**Work item**: Convert the records below into a JSON list of strings, one string per line, with blank lines and the pictures left out.

[Start of Attachment]

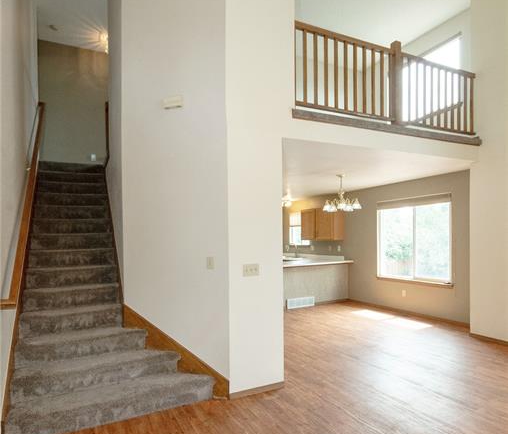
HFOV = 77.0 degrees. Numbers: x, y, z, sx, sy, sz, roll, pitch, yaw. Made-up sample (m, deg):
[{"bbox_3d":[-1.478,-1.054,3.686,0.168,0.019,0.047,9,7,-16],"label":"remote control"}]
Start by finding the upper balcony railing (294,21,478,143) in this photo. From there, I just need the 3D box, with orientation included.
[{"bbox_3d":[1.766,-1.570,3.865,2.950,0.930,0.100,0,-3,-25],"label":"upper balcony railing"}]

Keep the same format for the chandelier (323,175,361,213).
[{"bbox_3d":[1.410,-0.372,5.150,0.610,0.600,0.610,-1,-2,0],"label":"chandelier"}]

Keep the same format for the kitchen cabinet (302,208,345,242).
[{"bbox_3d":[1.630,0.190,7.480,0.320,0.750,1.000,1,-3,-27],"label":"kitchen cabinet"}]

[End of Attachment]

**Solution to the problem**:
[
  "HFOV = 77.0 degrees. Numbers: x, y, z, sx, sy, sz, roll, pitch, yaw. Made-up sample (m, deg):",
  "[{\"bbox_3d\":[-1.478,-1.054,3.686,0.168,0.019,0.047,9,7,-16],\"label\":\"remote control\"}]",
  "Start by finding the upper balcony railing (294,21,478,143) in this photo. From there, I just need the 3D box, with orientation included.",
  "[{\"bbox_3d\":[1.766,-1.570,3.865,2.950,0.930,0.100,0,-3,-25],\"label\":\"upper balcony railing\"}]",
  "Keep the same format for the chandelier (323,175,361,213).",
  "[{\"bbox_3d\":[1.410,-0.372,5.150,0.610,0.600,0.610,-1,-2,0],\"label\":\"chandelier\"}]",
  "Keep the same format for the kitchen cabinet (302,208,345,242).",
  "[{\"bbox_3d\":[1.630,0.190,7.480,0.320,0.750,1.000,1,-3,-27],\"label\":\"kitchen cabinet\"}]"
]